I am willing to concede that the payment of the judgment against Eastern Airlines automatically extinguished the liability of the United States for any items of damage recoverable under both statutes. But I do not believe that there is a shred of authority sanctioning the result contended for by the government here that payment of the judgment against Eastern Airlines automatically extinguishes the whole liability of the United States.
So far as the statutory language is concerned, the Virginia Code of 1950, § 8-636, provides that in an action for wrongful death the jury may award such damages “as to it may seem fair and just,” up to a maximum of $15,000. It is well settled in Virginia that under this language the executor suing on behalf of next of kin (in the case at bar, the mother of one of the persons killed in the collision) is entitled to recover not merely pecuniary damages “but also for loss of deceased’s care, attention and society, as well as such sum as the jury may deem fair and just as solatium to the beneficiaries for their sorrow and mental anguish caused by the death.” Matthews v. Hicks, 1955, 197 Va. 112, 87 S.E.2d 629, 633. Admittedly these latter items of damages are not recoverable under the District of Columbia Death Act, which is limited to strictly pecuniary losses.
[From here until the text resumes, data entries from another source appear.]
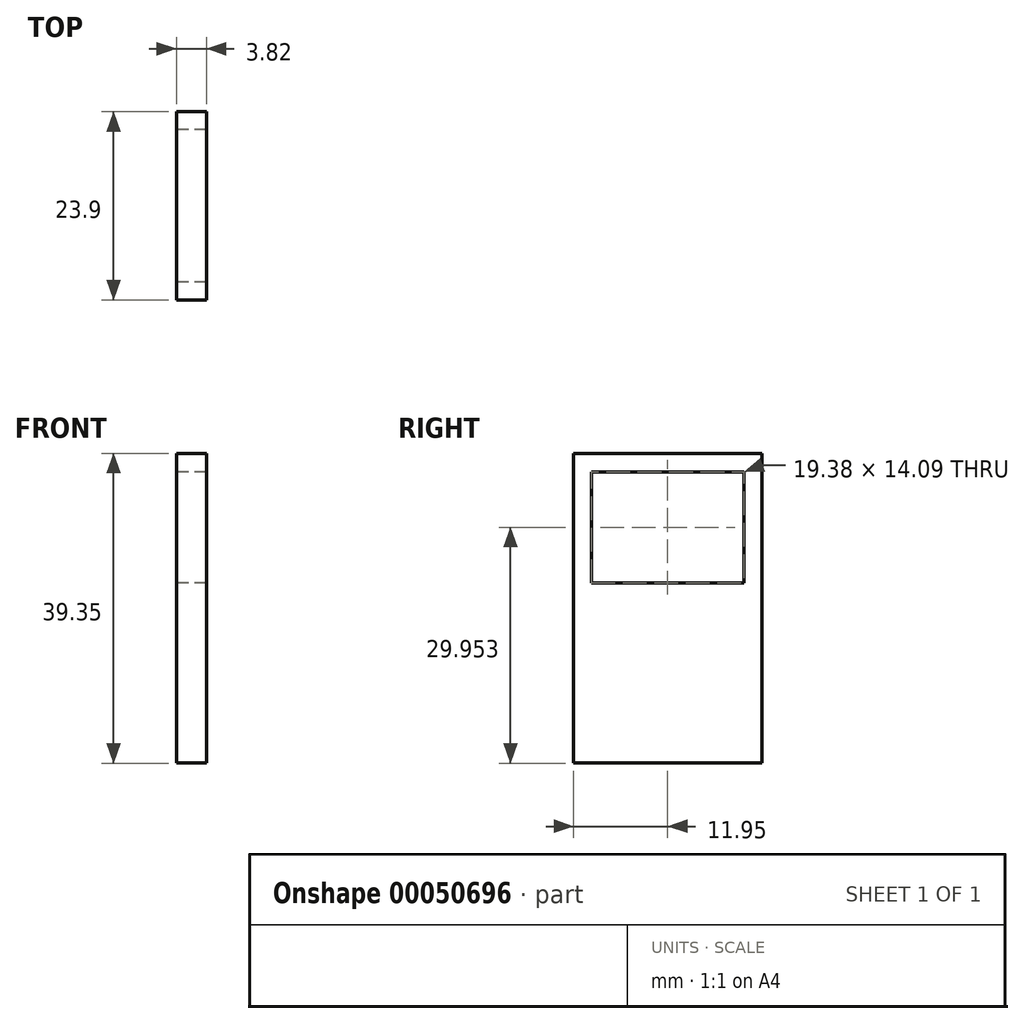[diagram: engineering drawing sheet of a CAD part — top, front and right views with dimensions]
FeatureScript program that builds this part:
annotation { "Feature Type Name" : "Feature", "Feature Type Description" : "" }
export const myFeature = defineFeature(function(context is Context, id is Id, definition is map)
    precondition{}
    {
        {
            var Q0;
            Q0=qCreatedBy(makeId("Right.planeOp"),FACE);
            var sketch = newSketch(context, id + "F0", { "sketchPlane" : qUnion([Q0])});
            skLineSegment(sketch, "E0.bottom", {"start": v(-11.95, 19.82) * mm, "end": v(11.95, 19.82) * mm});
            skLineSegment(sketch, "E0.right", {"start": v(11.95, 19.82) * mm, "end": v(11.95, -19.53) * mm});
            skLineSegment(sketch, "E0.left", {"start": v(-11.95, 19.82) * mm, "end": v(-11.95, -19.53) * mm});
            skLineSegment(sketch, "E0.top", {"start": v(-11.95, -19.53) * mm, "end": v(11.95, -19.53) * mm});
            skLineSegment(sketch, "E1.rect.bottom", {"start": v(-9.69, 17.47) * mm, "end": v(9.69, 17.47) * mm});
            skLineSegment(sketch, "E1.rect.top", {"start": v(-9.69, 3.38) * mm, "end": v(9.69, 3.38) * mm});
            skLineSegment(sketch, "E1.rect.left", {"start": v(-9.69, 17.47) * mm, "end": v(-9.69, 3.38) * mm});
            skLineSegment(sketch, "E1.rect.right", {"start": v(9.69, 17.47) * mm, "end": v(9.69, 3.38) * mm});
            skPoint(sketch, "E1.rect.middle", {"position": v(0, 10.42) * mm});
            skSolve(sketch);
        }
        {
            var Q0;
            Q0=makeQuery(id+"F0.imprint","IMPRINT",FACE,{"disambiguationData":[TD([[makeQuery(id+"F0.imprint","IMPRINT",EDGE,{"derivedFrom":sQuery(id+"F0.wireOp",EDGE,"E0.bottom")}),-1.0]])]});
            extrude(context, id + "F1", {"entities" : qUnion([Q0]), "endBound" : BoundingType.SYMMETRIC, "depth" : 3.8 * mm});
        }
        {
            var Q0;
            Q0=makeQuery(id+"F0.imprint","IMPRINT",FACE,{"disambiguationData":[TD([[makeQuery(id+"F0.imprint","IMPRINT",EDGE,{"derivedFrom":sQuery(id+"F0.wireOp",EDGE,"E1.rect.bottom")}),-1.0]])]});
            extrude(context, id + "F2", {"entities" : qUnion([Q0]), "endBound" : BoundingType.SYMMETRIC, "depth" : 3.8 * mm});
        }
    });
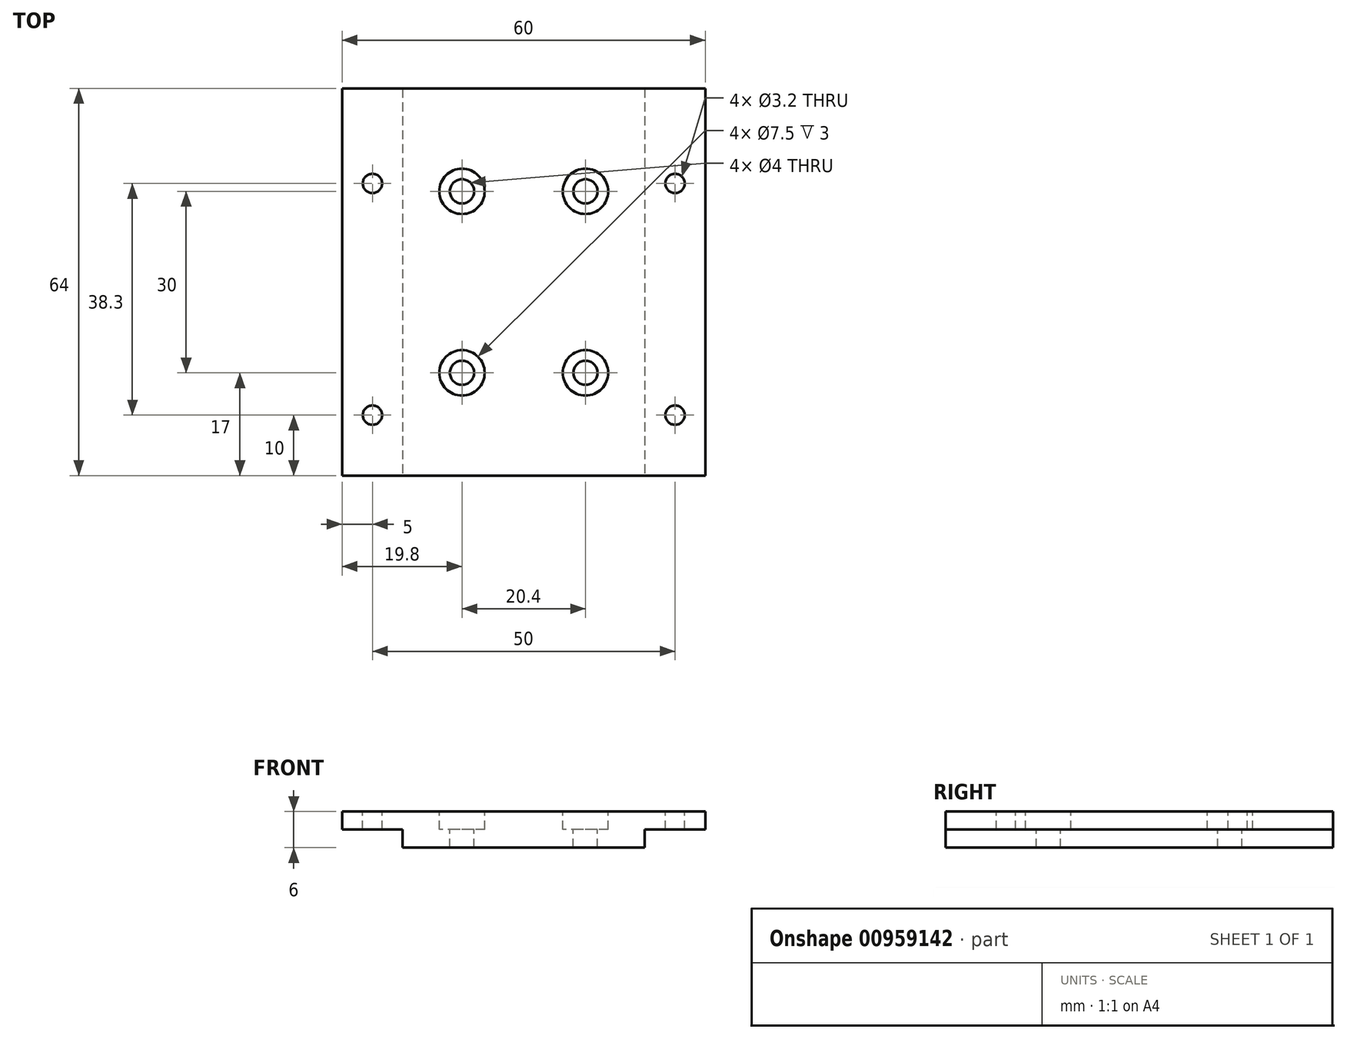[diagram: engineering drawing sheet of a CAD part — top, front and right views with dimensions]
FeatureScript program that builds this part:
annotation { "Feature Type Name" : "Feature", "Feature Type Description" : "" }
export const myFeature = defineFeature(function(context is Context, id is Id, definition is map)
    precondition{}
    {
        {
            var Q0;
            Q0=qCreatedBy(makeId("Top.planeOp"),FACE);
            var sketch = newSketch(context, id + "F0", { "sketchPlane" : qUnion([Q0])});
            skLineSegment(sketch, "E0.bottom", {"start": v(-20, 32) * mm, "end": v(20, 32) * mm});
            skLineSegment(sketch, "E0.top", {"start": v(-20, -32) * mm, "end": v(20, -32) * mm});
            skLineSegment(sketch, "E0.left", {"start": v(-20, 32) * mm, "end": v(-20, -32) * mm});
            skLineSegment(sketch, "E0.right", {"start": v(20, 32) * mm, "end": v(20, -32) * mm});
            skSolve(sketch);
        }
        {
            var Q0;
            Q0=makeQuery(id+"F0.imprint","IMPRINT",FACE,{"disambiguationData":[TD([[makeQuery(id+"F0.imprint","IMPRINT",EDGE,{"derivedFrom":sQuery(id+"F0.wireOp",EDGE,"E0.bottom")}),-1.0]])]});
            extrude(context, id + "F1", {"entities" : qUnion([Q0]), "depth" : 3 * mm, "offsetDistance" : 25 * mm});
        }
        {
            var Q0;
            Q0=makeQuery(id+"F1.opExtrude","CAP_FACE",FACE,{"disambiguationData":[OSD([sQuery(id+"F0.wireOp",EDGE,"E0.bottom"),sQuery(id+"F0.wireOp",EDGE,"E0.top"),sQuery(id+"F0.wireOp",EDGE,"E0.left"),sQuery(id+"F0.wireOp",EDGE,"E0.right")])],"isStart":false});
            var sketch = newSketch(context, id + "F2", { "sketchPlane" : qUnion([Q0])});
            skLineSegment(sketch, "E1.bottom", {"start": v(30, 32) * mm, "end": v(-30, 32) * mm});
            skLineSegment(sketch, "E1.top", {"start": v(30, -32) * mm, "end": v(-30, -32) * mm});
            skLineSegment(sketch, "E1.left", {"start": v(30, 32) * mm, "end": v(30, -32) * mm});
            skLineSegment(sketch, "E1.right", {"start": v(-30, 32) * mm, "end": v(-30, -32) * mm});
            skSolve(sketch);
        }
        {
            var Q0;
            {var subQ2=sQuery(id+"F2.wireOp",EDGE,"E1.right");Q0=makeQuery(id+"F2.imprint","IMPRINT",FACE,{"disambiguationData":[TD([[makeQuery(id+"F2.imprint","IMPRINT",EDGE,{"derivedFrom":subQ2}),1.0]])]});}
            var Q1;
            {var subQ1=makeQuery(id+"F1.opExtrude","CAP_EDGE",EDGE,{"disambiguationData":[OSD([sQuery(id+"F0.wireOp",EDGE,"E0.left")])],"isStart":false});Q1=makeQuery(id+"F2.imprint","IMPRINT",FACE,{"disambiguationData":[TD([[makeQuery(id+"F2.imprint","IMPRINT",EDGE,{"derivedFrom":subQ1}),1.0]])]});}
            var Q2;
            {var subQ2=sQuery(id+"F2.wireOp",EDGE,"E1.left");Q2=makeQuery(id+"F2.imprint","IMPRINT",FACE,{"disambiguationData":[TD([[makeQuery(id+"F2.imprint","IMPRINT",EDGE,{"derivedFrom":subQ2}),-1.0]])]});}
            extrude(context, id + "F3", {"entities" : qUnion([Q0, Q1, Q2]), "operationType" : NewBodyOperationType.ADD, "depth" : 3 * mm, "offsetDistance" : 25 * mm});
        }
        {
            var Q0;
            Q0=makeQuery(id+"F3.opExtrude","CAP_FACE",FACE,{"disambiguationData":[OSD([sQuery(id+"F2.wireOp",EDGE,"E1.bottom"),sQuery(id+"F2.wireOp",EDGE,"E1.top"),sQuery(id+"F2.wireOp",EDGE,"E1.left"),sQuery(id+"F2.wireOp",EDGE,"E1.right")])],"isStart":false});
            var sketch = newSketch(context, id + "F4", { "sketchPlane" : qUnion([Q0])});
            skCircle(sketch, "E2", {"center": v(-25, 16.3) * mm, "radius": 1.6 * mm});
            skSolve(sketch);
        }
        {
            var Q0;
            Q0=makeQuery(id+"F4.imprint","IMPRINT",FACE,{"disambiguationData":[TD([[makeQuery(id+"F4.imprint","IMPRINT",EDGE,{"derivedFrom":sQuery(id+"F4.wireOp",EDGE,"E2")}),1.0]])]});
            extrude(context, id + "F5", {"entities" : qUnion([Q0]), "operationType" : NewBodyOperationType.REMOVE, "oppositeDirection" : true, "depth" : 25 * mm, "offsetDistance" : 25 * mm});
        }
        {
            var Q0;
            Q0=makeQuery(id+"F3.opExtrude","CAP_FACE",FACE,{"disambiguationData":[OSD([sQuery(id+"F2.wireOp",EDGE,"E1.bottom"),sQuery(id+"F2.wireOp",EDGE,"E1.top"),sQuery(id+"F2.wireOp",EDGE,"E1.left"),sQuery(id+"F2.wireOp",EDGE,"E1.right")])],"isStart":false});
            var sketch = newSketch(context, id + "F6", { "sketchPlane" : qUnion([Q0])});
            skCircle(sketch, "E3", {"center": v(-25, -22) * mm, "radius": 1.6 * mm});
            skCircle(sketch, "E4", {"center": v(25, 16.3) * mm, "radius": 1.6 * mm});
            skCircle(sketch, "E5", {"center": v(25, -22) * mm, "radius": 1.6 * mm});
            skSolve(sketch);
        }
        {
            var Q0;
            Q0=makeQuery(id+"F6.imprint","IMPRINT",FACE,{"disambiguationData":[TD([[makeQuery(id+"F6.imprint","IMPRINT",EDGE,{"derivedFrom":sQuery(id+"F6.wireOp",EDGE,"E3")}),1.0]])]});
            var Q1;
            Q1=makeQuery(id+"F6.imprint","IMPRINT",FACE,{"disambiguationData":[TD([[makeQuery(id+"F6.imprint","IMPRINT",EDGE,{"derivedFrom":sQuery(id+"F6.wireOp",EDGE,"E5")}),1.0]])]});
            var Q2;
            Q2=makeQuery(id+"F6.imprint","IMPRINT",FACE,{"disambiguationData":[TD([[makeQuery(id+"F6.imprint","IMPRINT",EDGE,{"derivedFrom":sQuery(id+"F6.wireOp",EDGE,"E4")}),1.0]])]});
            extrude(context, id + "F7", {"entities" : qUnion([Q0, Q1, Q2]), "operationType" : NewBodyOperationType.REMOVE, "oppositeDirection" : true, "depth" : 25 * mm, "offsetDistance" : 25 * mm});
        }
        {
            var Q0;
            Q0=makeQuery(id+"F3.opExtrude","CAP_FACE",FACE,{"disambiguationData":[OSD([sQuery(id+"F2.wireOp",EDGE,"E1.bottom"),sQuery(id+"F2.wireOp",EDGE,"E1.top"),sQuery(id+"F2.wireOp",EDGE,"E1.left"),sQuery(id+"F2.wireOp",EDGE,"E1.right")])],"isStart":false});
            var sketch = newSketch(context, id + "F8", { "sketchPlane" : qUnion([Q0])});
            skCircle(sketch, "E6", {"center": v(-10.2, 15) * mm, "radius": 3.75 * mm});
            skCircle(sketch, "E7", {"center": v(10.2, 15) * mm, "radius": 3.75 * mm});
            skCircle(sketch, "E8", {"center": v(-10.2, -15) * mm, "radius": 3.75 * mm});
            skCircle(sketch, "E9", {"center": v(10.2, -15) * mm, "radius": 3.75 * mm});
            skSolve(sketch);
        }
        {
            var Q0;
            Q0=makeQuery(id+"F8.imprint","IMPRINT",FACE,{"disambiguationData":[TD([[makeQuery(id+"F8.imprint","IMPRINT",EDGE,{"derivedFrom":sQuery(id+"F8.wireOp",EDGE,"E8")}),1.0]])]});
            var Q1;
            Q1=makeQuery(id+"F8.imprint","IMPRINT",FACE,{"disambiguationData":[TD([[makeQuery(id+"F8.imprint","IMPRINT",EDGE,{"derivedFrom":sQuery(id+"F8.wireOp",EDGE,"E9")}),1.0]])]});
            var Q2;
            Q2=makeQuery(id+"F8.imprint","IMPRINT",FACE,{"disambiguationData":[TD([[makeQuery(id+"F8.imprint","IMPRINT",EDGE,{"derivedFrom":sQuery(id+"F8.wireOp",EDGE,"E7")}),1.0]])]});
            var Q3;
            Q3=makeQuery(id+"F8.imprint","IMPRINT",FACE,{"disambiguationData":[TD([[makeQuery(id+"F8.imprint","IMPRINT",EDGE,{"derivedFrom":sQuery(id+"F8.wireOp",EDGE,"E6")}),1.0]])]});
            extrude(context, id + "F9", {"entities" : qUnion([Q0, Q1, Q2, Q3]), "operationType" : NewBodyOperationType.REMOVE, "oppositeDirection" : true, "depth" : 3 * mm, "offsetDistance" : 25 * mm});
        }
        {
            var Q0;
            Q0=makeQuery(id+"F9.boolean.opBoolean","COPY",FACE,{"derivedFrom":makeQuery(id+"F9.opExtrude","CAP_FACE",FACE,{"disambiguationData":[OSD([sQuery(id+"F8.wireOp",EDGE,"E8")])],"isStart":false})});
            var sketch = newSketch(context, id + "F10", { "sketchPlane" : qUnion([Q0])});
            skCircle(sketch, "E10", {"center": v(-10.2, -15) * mm, "radius": 2 * mm});
            skCircle(sketch, "E11", {"center": v(10.2, -15) * mm, "radius": 2 * mm});
            skCircle(sketch, "E12", {"center": v(10.2, 15) * mm, "radius": 2 * mm});
            skCircle(sketch, "E13", {"center": v(-10.2, 15) * mm, "radius": 2 * mm});
            skSolve(sketch);
        }
        {
            var Q0;
            Q0=makeQuery(id+"F10.imprint","IMPRINT",FACE,{"disambiguationData":[TD([[makeQuery(id+"F10.imprint","IMPRINT",EDGE,{"derivedFrom":sQuery(id+"F10.wireOp",EDGE,"E10")}),1.0]])]});
            var Q1;
            Q1=makeQuery(id+"F10.imprint","IMPRINT",FACE,{"disambiguationData":[TD([[makeQuery(id+"F10.imprint","IMPRINT",EDGE,{"derivedFrom":sQuery(id+"F10.wireOp",EDGE,"E13")}),1.0]])]});
            var Q2;
            Q2=makeQuery(id+"F10.imprint","IMPRINT",FACE,{"disambiguationData":[TD([[makeQuery(id+"F10.imprint","IMPRINT",EDGE,{"derivedFrom":sQuery(id+"F10.wireOp",EDGE,"E12")}),1.0]])]});
            var Q3;
            Q3=makeQuery(id+"F10.imprint","IMPRINT",FACE,{"disambiguationData":[TD([[makeQuery(id+"F10.imprint","IMPRINT",EDGE,{"derivedFrom":sQuery(id+"F10.wireOp",EDGE,"E11")}),1.0]])]});
            extrude(context, id + "F11", {"entities" : qUnion([Q0, Q1, Q2, Q3]), "operationType" : NewBodyOperationType.REMOVE, "oppositeDirection" : true, "depth" : 25 * mm, "offsetDistance" : 25 * mm});
        }
    });
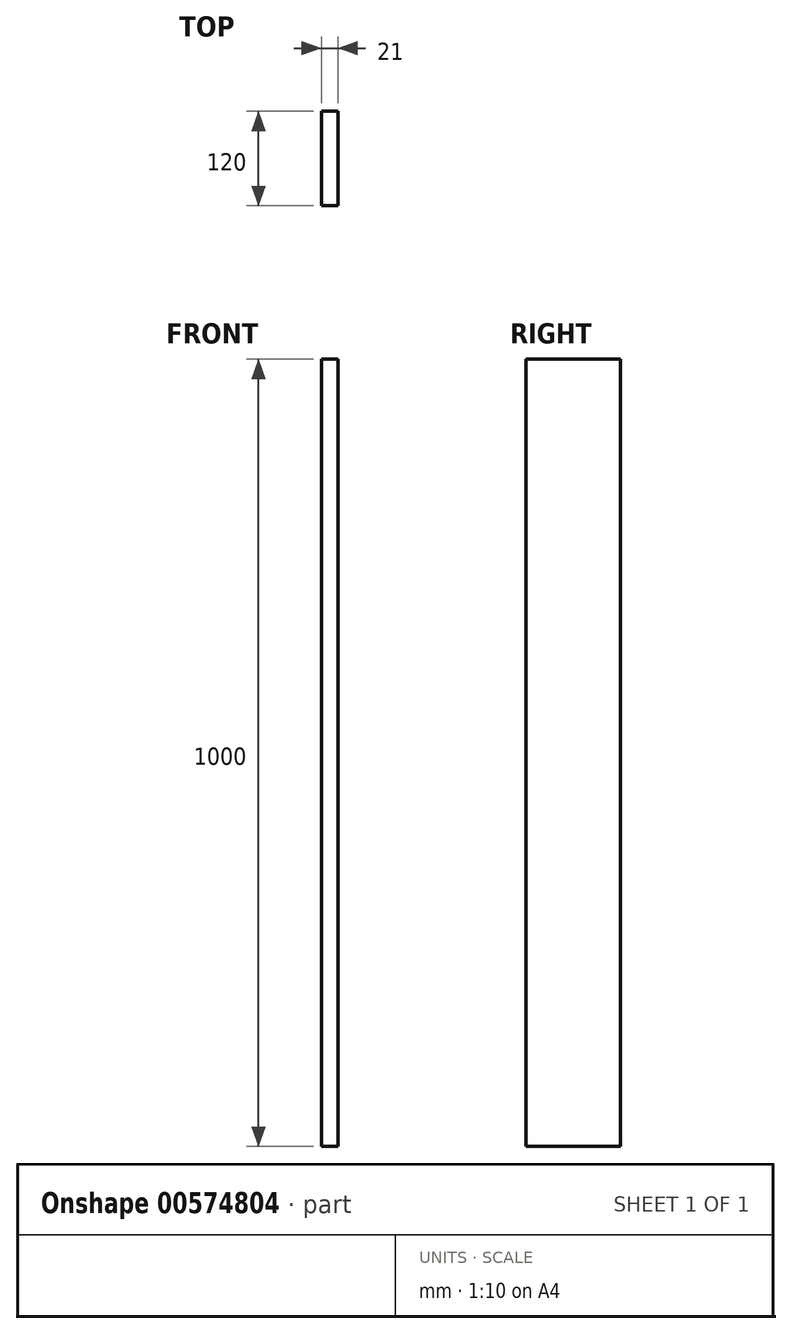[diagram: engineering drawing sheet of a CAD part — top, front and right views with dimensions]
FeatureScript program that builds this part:
annotation { "Feature Type Name" : "Feature", "Feature Type Description" : "" }
export const myFeature = defineFeature(function(context is Context, id is Id, definition is map)
    precondition{}
    {
        {
            var Q0;
            Q0=qCreatedBy(makeId("Top.planeOp"),FACE);
            var sketch = newSketch(context, id + "F0", { "sketchPlane" : qUnion([Q0])});
            skLineSegment(sketch, "E0.bottom", {"start": v(-10.5, 60) * mm, "end": v(10.5, 60) * mm});
            skLineSegment(sketch, "E0.top", {"start": v(-10.5, -60) * mm, "end": v(10.5, -60) * mm});
            skLineSegment(sketch, "E0.left", {"start": v(-10.5, 60) * mm, "end": v(-10.5, -60) * mm});
            skLineSegment(sketch, "E0.right", {"start": v(10.5, 60) * mm, "end": v(10.5, -60) * mm});
            skSolve(sketch);
        }
        {
            var Q0;
            Q0 = qSketchRegion(id + "F0", true);
            extrude(context, id + "F1", {"entities" : qUnion([Q0]), "depth" : 1000 * mm, "offsetDistance" : 25 * mm});
        }
    });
I know of no provision in the Virginia Death Act which would require the district court in a Federal Tort Claims Act suit to compute in full all the recoverable elements of damage, and then to “scale down” each of the items so computed so as to keep the over-all recovery within the $15,000 limit. When the district judge was confronted with a jury verdict of $37,820 against Eastern Airlines, based solely upon the pecuniary losses caused to the next of kin under the District of Columbia Death Act, it seems to me that it would be “fair and just,” within the meaning of the Virginia Code provision, for the district court to give judgment against the United States in the Federal Tort Claims Act case comprehending, first, a recovery of damages for those items of *694recovery that are not available under the District of Columbia statute; and only if these two extra items of losses were less than the maximum limit of $15,000 should the district judge give judgment against the United States for the balance by way of pecuniary losses, which naturally would overlap with the judgment against Eastern Airlines. In order to do that, the district judge must necessarily itemize the amounts of recovery which he is allowing against the United States.
I would vacate the judgment of the District Court and remand the case against the United States to that Court for further proceedings not inconsistent with this opinion.